文档正文:
──────

题目:
给定一个 N 叉树,返回其节点值的层序遍历。 (即从左到右,逐层遍历)。
例如,给定一个 3叉树 :
image.png
返回其层序遍历:
[
[1],
[3,2,4],
[5,6]
]
说明:
树的深度不会超过 1000。
树的节点总数不会超过 5000。
链接:https://leetcode-cn.com/problems/n-ary-tree-level-order-traversal
思路:
1、采用BFS的思路,分层记录每层的节点信息,保存下来
Python代码:
"""
# Definition for a Node.
class Node(object):
def __init__(self, val=None, children=None):
self.val = val
self.children = children
"""
class Solution(object):
def __init__(self):
self.ret = []
def bfs(self, root):
if not root:
return None
quenu = [root]
while quenu:
nex = []
tmp = []
for node in quenu:
tmp.append(node.val)
for child in node.children:
nex.append(child)
quenu = nex
self.ret.append(tmp)
def levelOrder(self, root):
"""
:type root: Node
:rtype: List[List[int]]
"""
self.bfs(root)
return self.ret
C++代码:
/*
// Definition for a Node.

──────

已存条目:
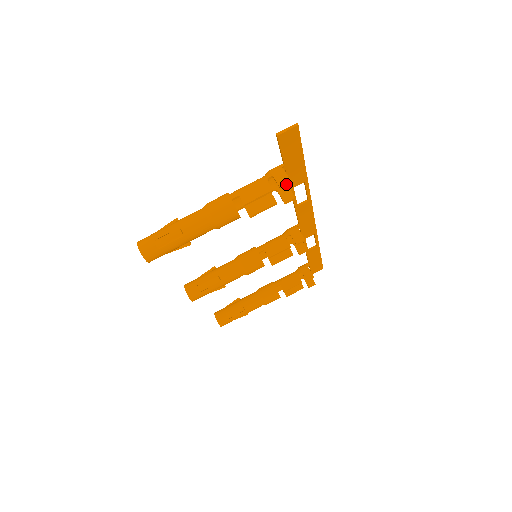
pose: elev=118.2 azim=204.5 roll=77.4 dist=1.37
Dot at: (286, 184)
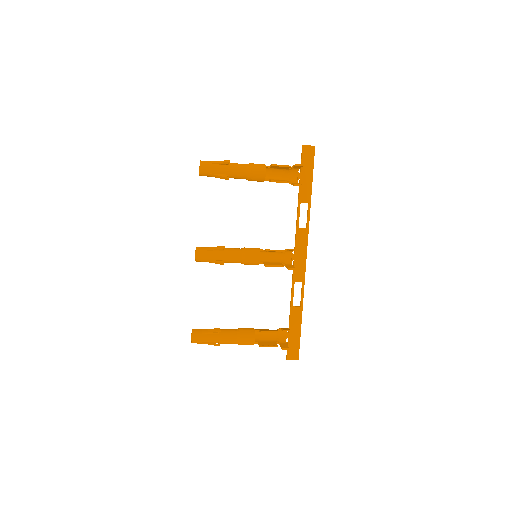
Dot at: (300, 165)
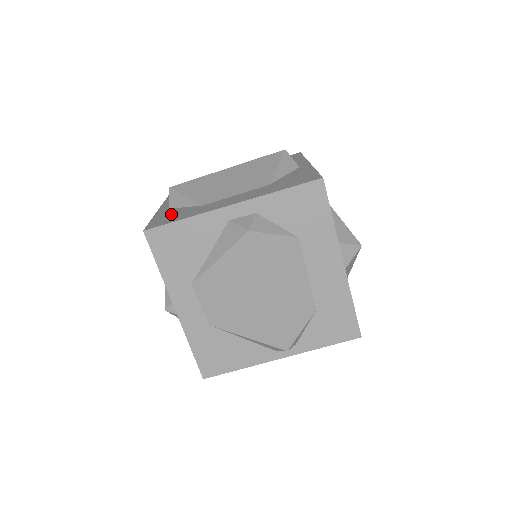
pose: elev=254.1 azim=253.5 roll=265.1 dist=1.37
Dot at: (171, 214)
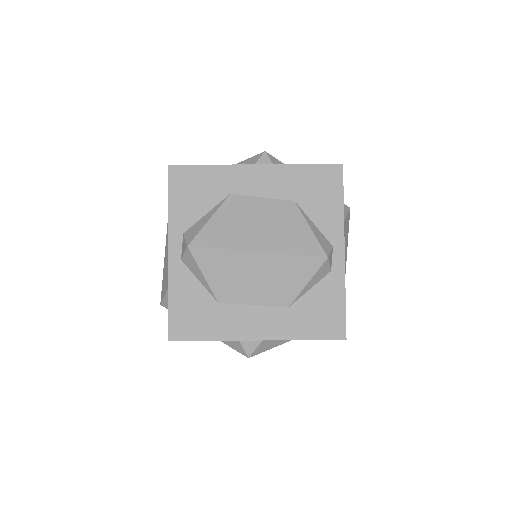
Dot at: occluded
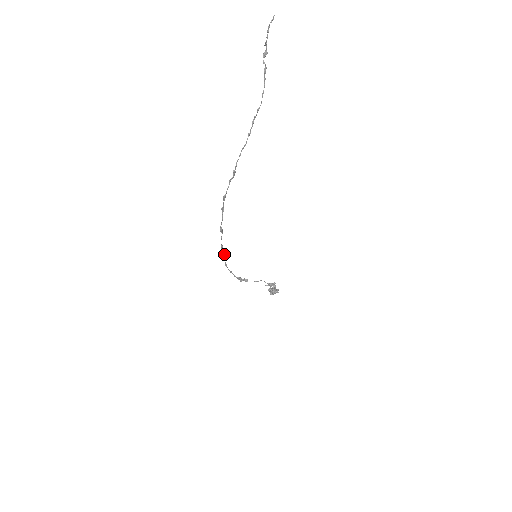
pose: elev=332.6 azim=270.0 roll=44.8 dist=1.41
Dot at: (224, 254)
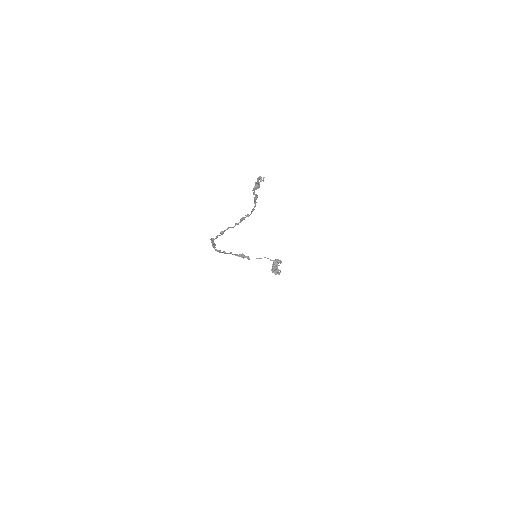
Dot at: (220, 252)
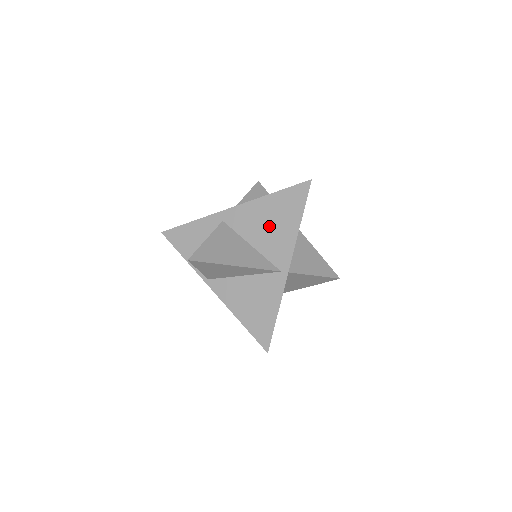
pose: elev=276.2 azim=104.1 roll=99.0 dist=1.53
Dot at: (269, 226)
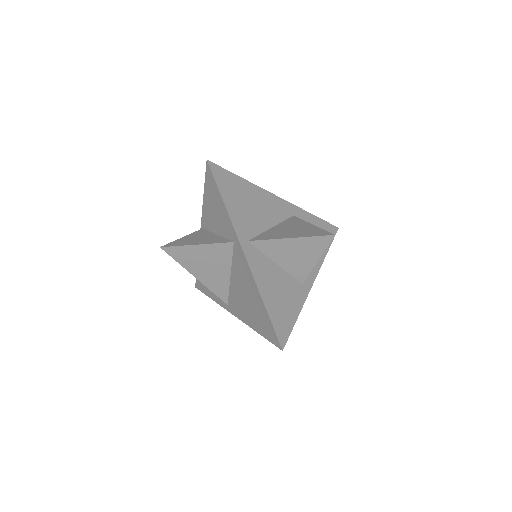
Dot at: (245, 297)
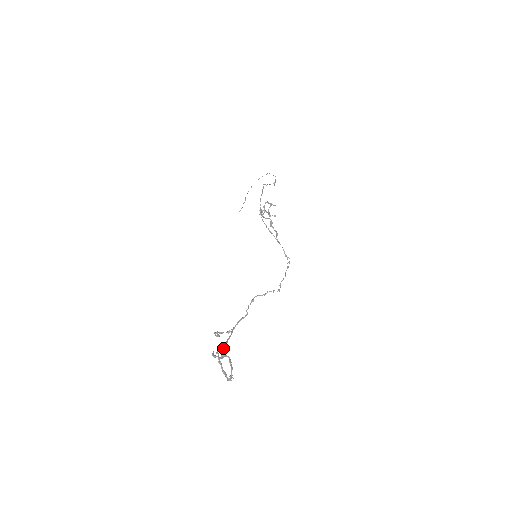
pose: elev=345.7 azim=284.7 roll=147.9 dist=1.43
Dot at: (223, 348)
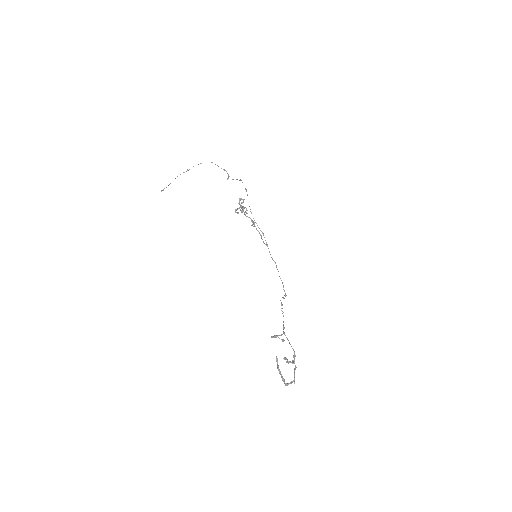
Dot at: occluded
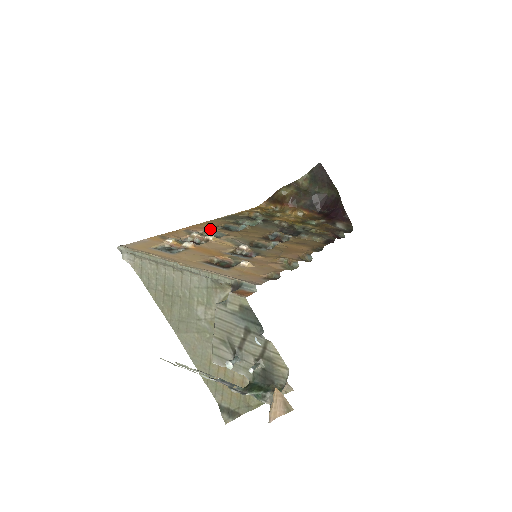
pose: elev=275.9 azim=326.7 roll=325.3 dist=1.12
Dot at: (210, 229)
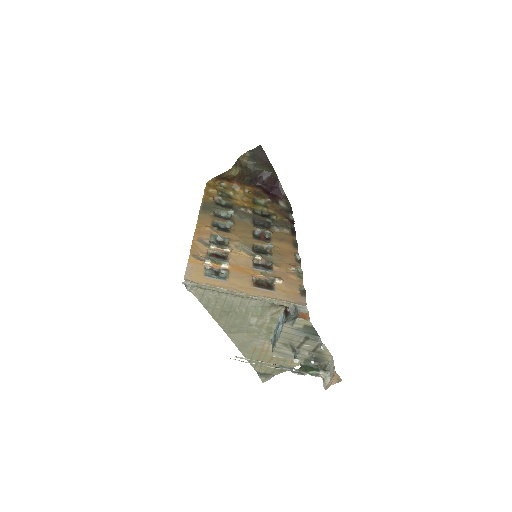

──────

任务列表:
1. 根据关于N叉树层序遍历的文档,树的深度不会超过多少?
2. 请从关于N叉树层序遍历的文档中摘录从“树的节点总数不会超过 5000。”到“# Definition for a Node.”的部分,一字不改。

参考答案:
1. 1000

2.
树的节点总数不会超过 5000。
链接:https://leetcode-cn.com/problems/n-ary-tree-level-order-traversal
思路:
1、采用BFS的思路,分层记录每层的节点信息,保存下来
Python代码:
"""
# Definition for a Node.